This “Voices in the Wilderness” first appeared in the Western News, December 17.
By Kelly Palmer, Troy, Montana
I’ve had the privilege of living in a drift boat on the Kootenai River for seventeen summers. I’ve spent 550-575 days guiding fishermen–some of whom have become good friends, others who are fond memories and a small handful who need to expire so I can write the book.
I’ve come to realize you can have too much of a good thing. Guiding is like having chocolate cake every day for dessert–it can be awesome cake, but it gets old day after day. I needed a change.
I found myself looking to the mountains more often and realizing that I’d spent very little time “up there.” Combined with the realization that I wasn’t getting any younger and the ”chocolate cake every day” syndrome, it proved to be the mystical amalgamation of elements required to pull the backpacking gear out of the garage where it has been resting for too many years.
To borrow from John Muir, the mountains were calling, and it was time for me to go. Go fishing, that is.
My bride was worried. I left my National Forest map with her with my route highlighted. I knew where I was going, and had my Garmin eTrex with me. While the GPS is pretty handy in the field, it’s not as good for the bigger picture. I knew I was looking for Forest Service road 455 (not the real number). What I didn’t know is that there is more than one Forest Service road 455.
I’ll tell you –455D is not the one you want. It dead-ends in some guy’s driveway. Thankfully, he wasn’t the shootin’ type. When I explained what I was doing, he looked at me with concern and asked if I wanted to call my wife.
“Why?” I asked.
“Well, you know, so she knows where you were last seen in case they need to find your remains.”

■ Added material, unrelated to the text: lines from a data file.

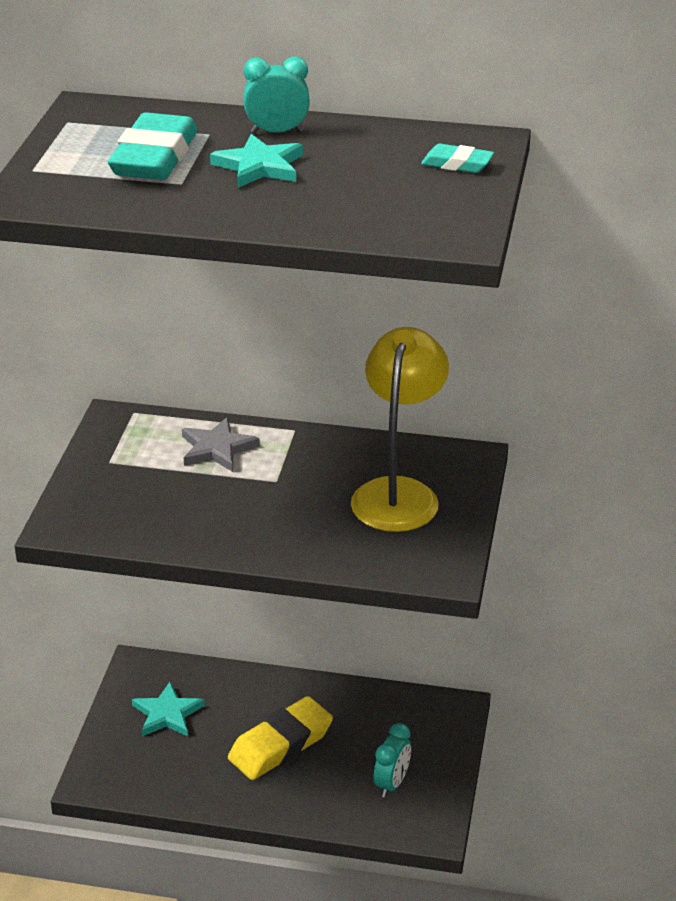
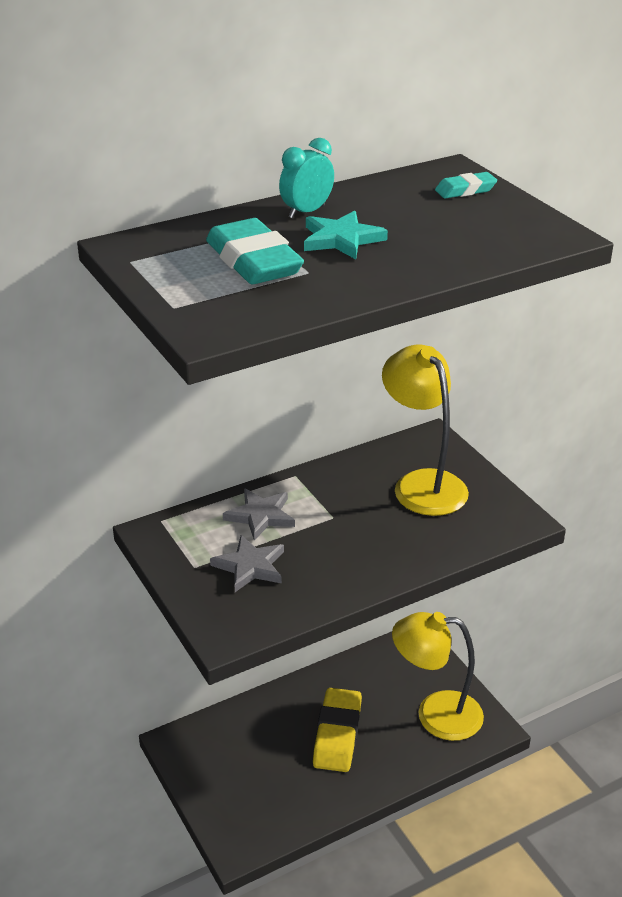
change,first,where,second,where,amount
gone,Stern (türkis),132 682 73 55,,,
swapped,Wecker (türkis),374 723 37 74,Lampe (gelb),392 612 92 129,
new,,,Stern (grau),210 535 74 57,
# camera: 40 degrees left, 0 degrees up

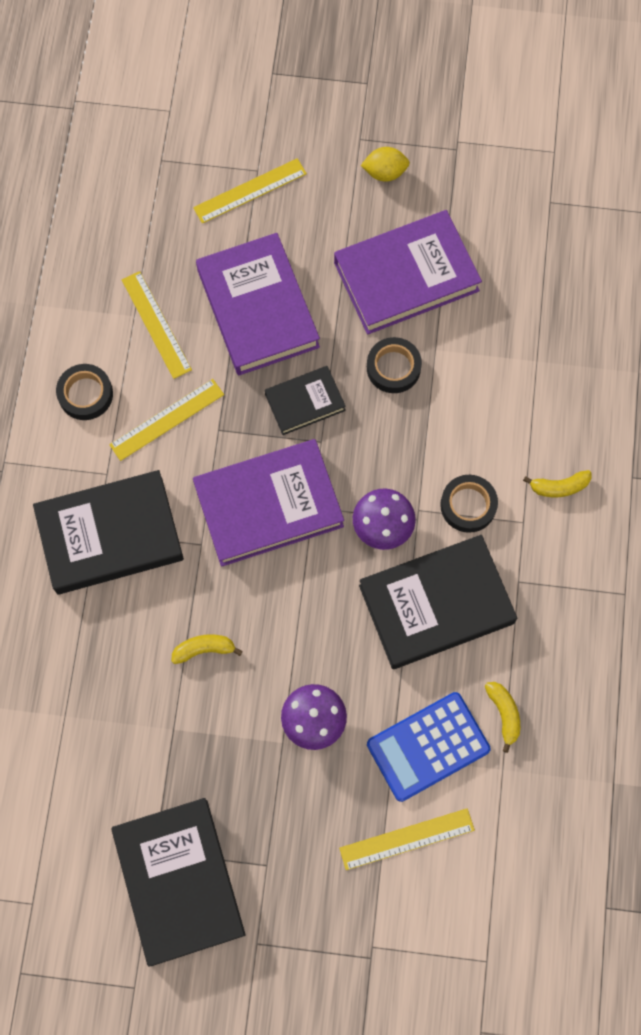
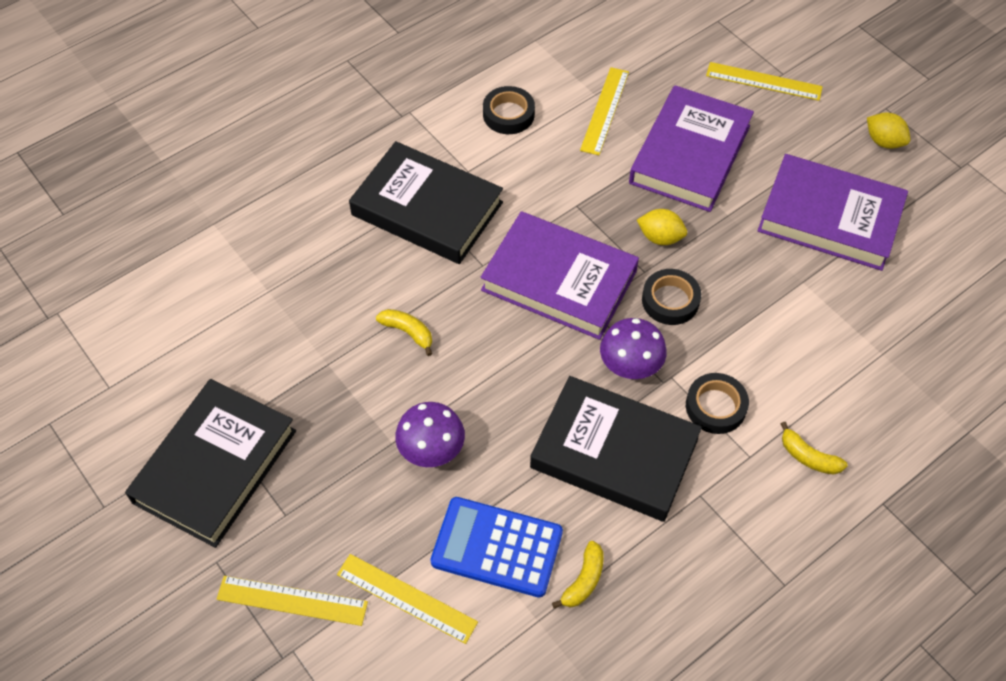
change,first,where,second,where,amount
shifted,Klebeband (schwarz),367 337 55 56,,642 269 59 56,
swapped,Buch (schwarz),265 366 81 69,Zitrone (gelb),637 209 50 36,
shifted,Lineal (gelb),109 379 115 82,,217 576 151 50,
# camera: 45 degrees right, 15 degrees down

I kid you not–that’s what he said.
“No, I think I’m good,” I replied. He gave me another map that made it easy to find the correct version of that elusive road 455.
Forty-five minutes later, I parked the truck. I found the thinnest spot in the dog-hair tangle alder and initiated the hardest hike of my life.
My parking spot was at 4391 feet. I would crest the ridge almost exactly one mile later at 7120 feet. That’s right: the slope averaged more than 45 degrees.
It took me five hours.
Initially, the landscape was dominated by western red cedar, hemlock, devil’s club and ferns. After a bit, lodgepole pine interspersed with huckleberries and other shrubs prevailed. Eventually, alpine fir and rock defined the hillside.
My “hike” wound up with a fair amount of mountaineering to it. On the ridge I was only 400 yards from the lake. However, it was 800 vertical feet below me. My legs were unsteady. My pack had doubled in weight. With no water, I couldn’t stay on the ridge and I couldn’t go back. Against my best judgment, I headed down toward the lake.
A hard hour later I arrived.
It’s an amazing sensation to be alone in the wilderness. I become keenly aware that an inconvenience in town–sprained ankle, forgotten rain coat, no pocketknife–can be a life-threatening problem in the wild. I realize that I am smaller in the grand scheme of things than I generally acknowledge, and being at the top of the food chain is an artificial construct.
I made camp. The weather was simply perfect. I enjoyed a meal of dehydrated kung pow chicken washed down with Gatorade and five ibuprofen for dessert. Sleep came easily and uninterrupted.
The next morning I enjoyed a breakfast of hot granola with blueberries and military surplus Irish cream coffee surrogate and five more ibuprofen.
After breakfast, I strung up my fly rod. There were sporadic rises, although I couldn’t see what they were eating. I’d seen grasshoppers and yellow jackets around camp, so I tried patterns to match. No luck.
I stood awestruck at the beauty of the first golden trout I’ve ever touched. I snapped a quick photo and slipped her back into the water. It sounds simple, and it is: I was completely happy in that moment.
I find comfort in the solitude and beauty of the high places. When there, my thoughts wander to everything and nothing, all at once. Life is put in perspective, and I am at peace.
Kelly Palmer moved to Montana in 1985 to accept a graduate teaching assistantship at Montana State University. He had other offers, but realized “when that plane banked over the Bridger Range, I’d take anything they offered me.” He and his wife have raised four children under the Big Sky, and now live in Troy where she is the 7-12 grade art teacher and he has been the school counselor for the past 19 years. For seventeen seasons, Kelly guided fly fishermen, but now prefers to spend his summers backpacking into high lonely places.